***** Recorded data *****

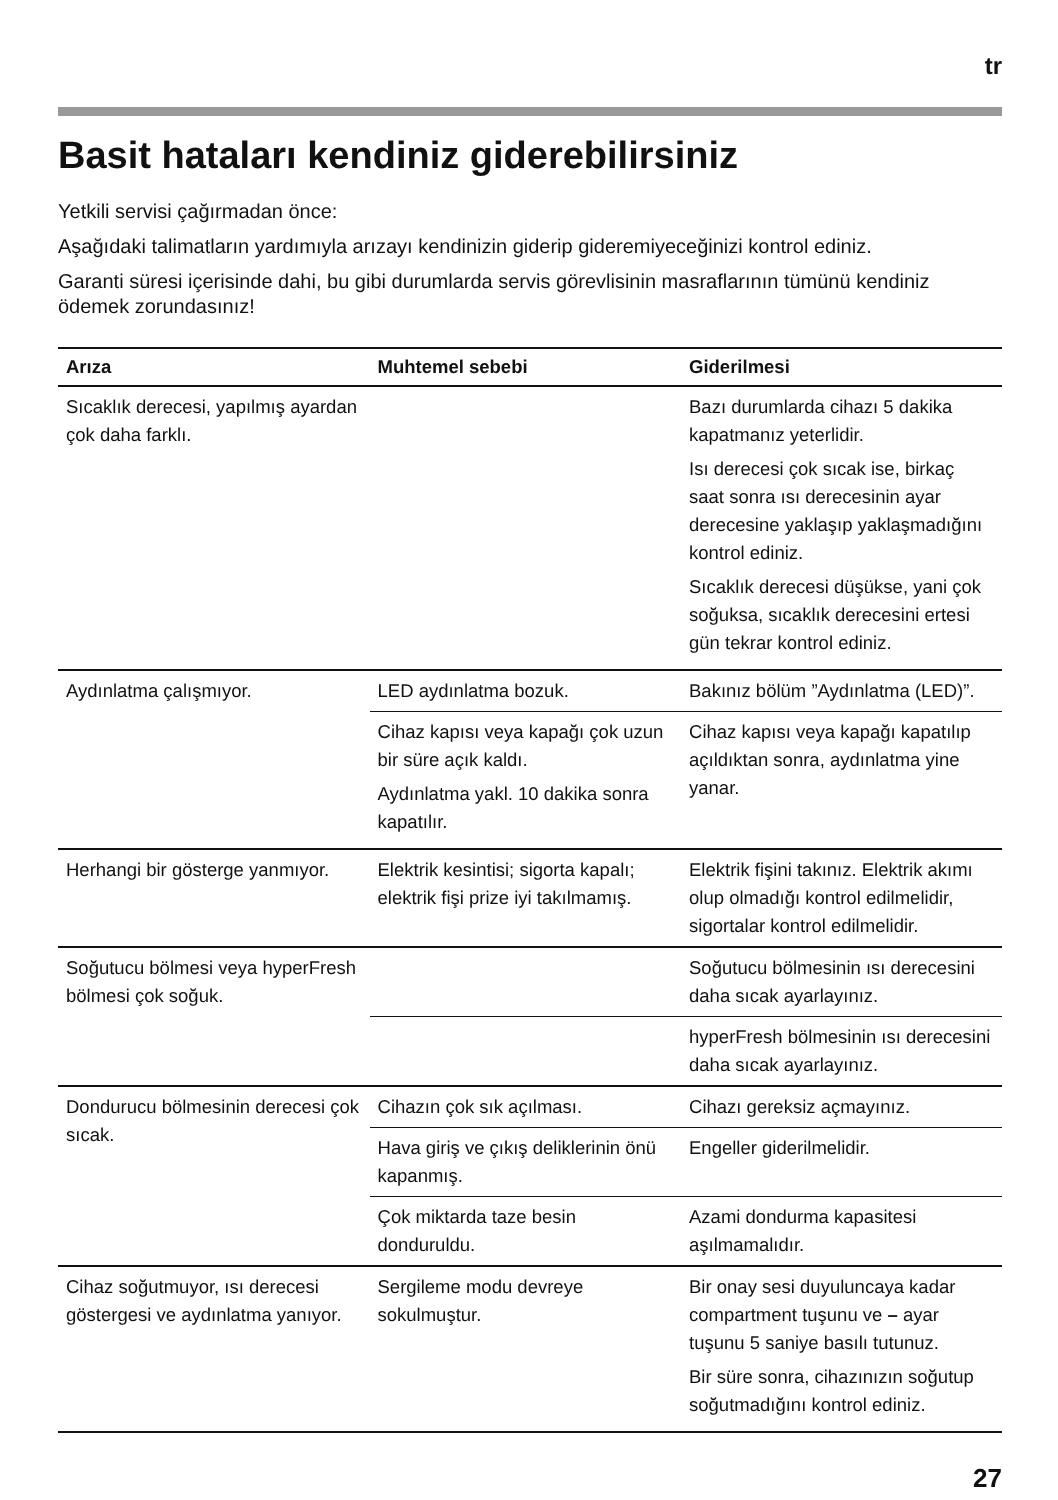tr
Basit hataları kendiniz giderebilirsiniz
Yetkili servisi çağırmadan önce:
Aşağıdaki talimatların yardımıyla arızayı kendinizin giderip gideremiyeceğinizi kontrol ediniz.
Garanti süresi içerisinde dahi, bu gibi durumlarda servis görevlisinin masraflarının tümünü kendiniz ödemek zorundasınız!
| Arıza | Muhtemel sebebi | Giderilmesi |
| --- | --- | --- |
| Sıcaklık derecesi, yapılmış ayardan çok daha farklı. | | Bazı durumlarda cihazı 5 dakika kapatmanız yeterlidir. Isı derecesi çok sıcak ise, birkaç saat sonra ısı derecesinin ayar derecesine yaklaşıp yaklaşmadığını kontrol ediniz. Sıcaklık derecesi düşükse, yani çok soğuksa, sıcaklık derecesini ertesi gün tekrar kontrol ediniz. |
| Aydınlatma çalışmıyor. | LED aydınlatma bozuk. | Bakınız bölüm ”Aydınlatma (LED)”. |
| | Cihaz kapısı veya kapağı çok uzun bir süre açık kaldı. Aydınlatma yakl. 10 dakika sonra kapatılır. | Cihaz kapısı veya kapağı kapatılıp açıldıktan sonra, aydınlatma yine yanar. |
| Herhangi bir gösterge yanmıyor. | Elektrik kesintisi; sigorta kapalı; elektrik fişi prize iyi takılmamış. | Elektrik fişini takınız. Elektrik akımı olup olmadığı kontrol edilmelidir, sigortalar kontrol edilmelidir. |
| Soğutucu bölmesi veya hyperFresh bölmesi çok soğuk. | | Soğutucu bölmesinin ısı derecesini daha sıcak ayarlayınız. |
| | | hyperFresh bölmesinin ısı derecesini daha sıcak ayarlayınız. |
| Dondurucu bölmesinin derecesi çok sıcak. | Cihazın çok sık açılması. | Cihazı gereksiz açmayınız. |
| | Hava giriş ve çıkış deliklerinin önü kapanmış. | Engeller giderilmelidir. |
| | Çok miktarda taze besin donduruldu. | Azami dondurma kapasitesi aşılmamalıdır. |
| Cihaz soğutmuyor, ısı derecesi göstergesi ve aydınlatma yanıyor. | Sergileme modu devreye sokulmuştur. | Bir onay sesi duyuluncaya kadar compartment tuşunu ve – ayar tuşunu 5 saniye basılı tutunuz. Bir süre sonra, cihazınızın soğutup soğutmadığını kontrol ediniz. |
27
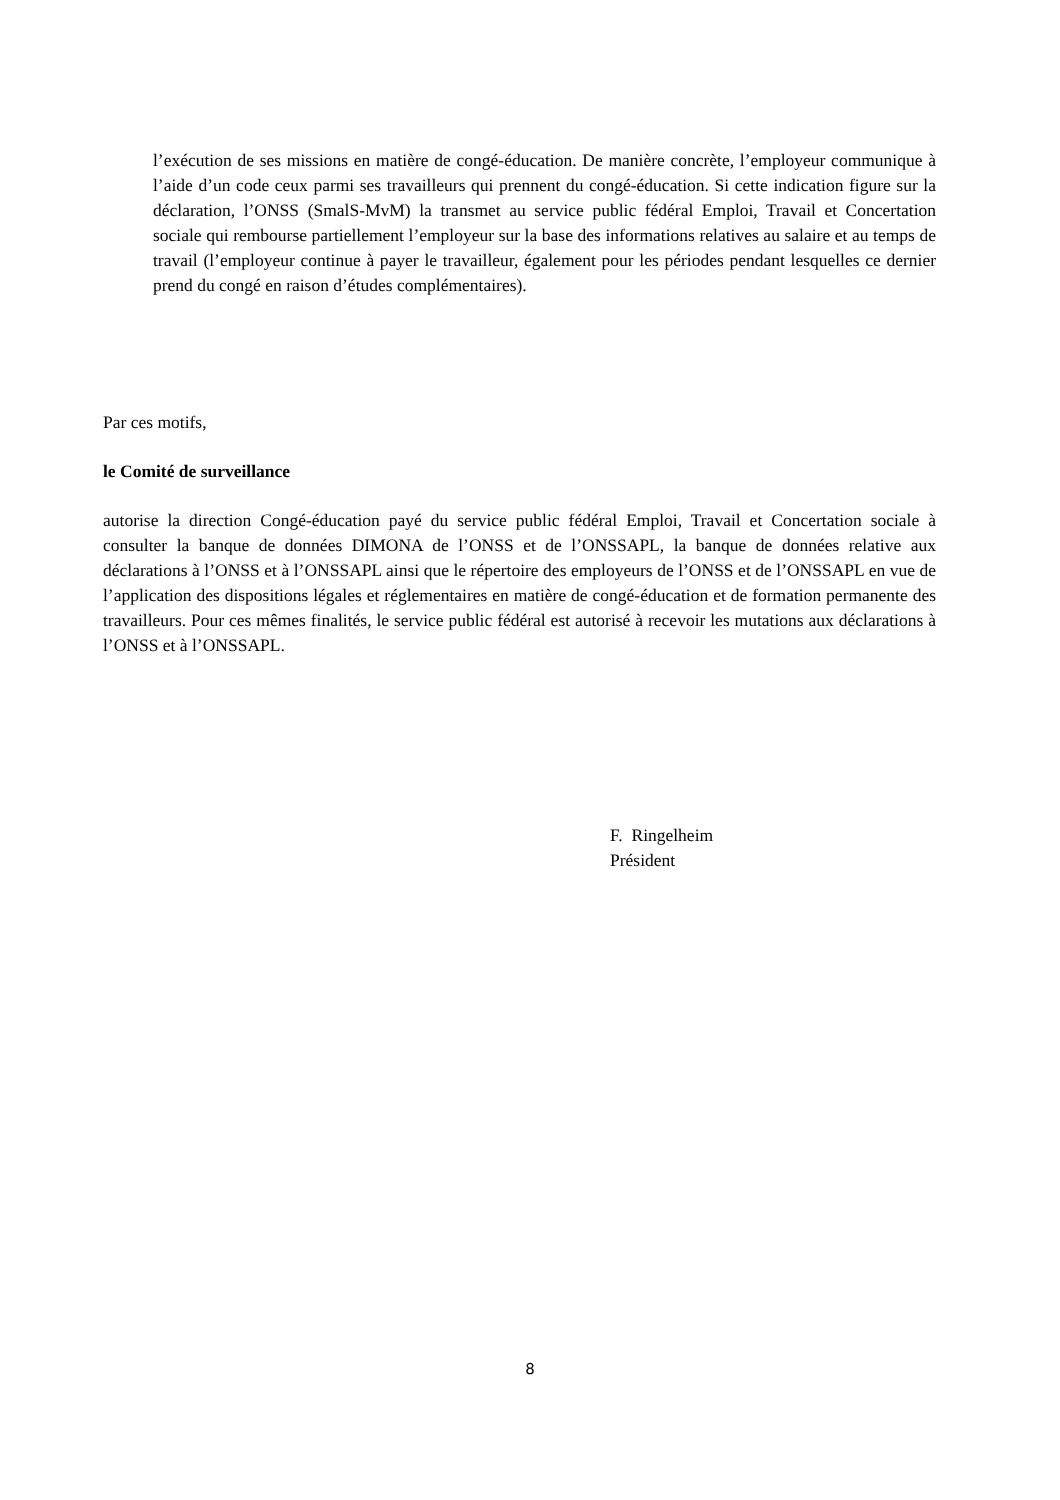l’exécution de ses missions en matière de congé-éducation. De manière concrète, l’employeur communique à l’aide d’un code ceux parmi ses travailleurs qui prennent du congé-éducation. Si cette indication figure sur la déclaration, l’ONSS (SmalS-MvM) la transmet au service public fédéral Emploi, Travail et Concertation sociale qui rembourse partiellement l’employeur sur la base des informations relatives au salaire et au temps de travail (l’employeur continue à payer le travailleur, également pour les périodes pendant lesquelles ce dernier prend du congé en raison d’études complémentaires).
Par ces motifs,
le Comité de surveillance
autorise la direction Congé-éducation payé du service public fédéral Emploi, Travail et Concertation sociale à consulter la banque de données DIMONA de l’ONSS et de l’ONSSAPL, la banque de données relative aux déclarations à l’ONSS et à l’ONSSAPL ainsi que le répertoire des employeurs de l’ONSS et de l’ONSSAPL en vue de l’application des dispositions légales et réglementaires en matière de congé-éducation et de formation permanente des travailleurs. Pour ces mêmes finalités, le service public fédéral est autorisé à recevoir les mutations aux déclarations à l’ONSS et à l’ONSSAPL.
F. Ringelheim
Président
8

*****

Action item: Determine how many lines in the records include the word "durumlarda", and reply with that number alone.

Exercise result: 2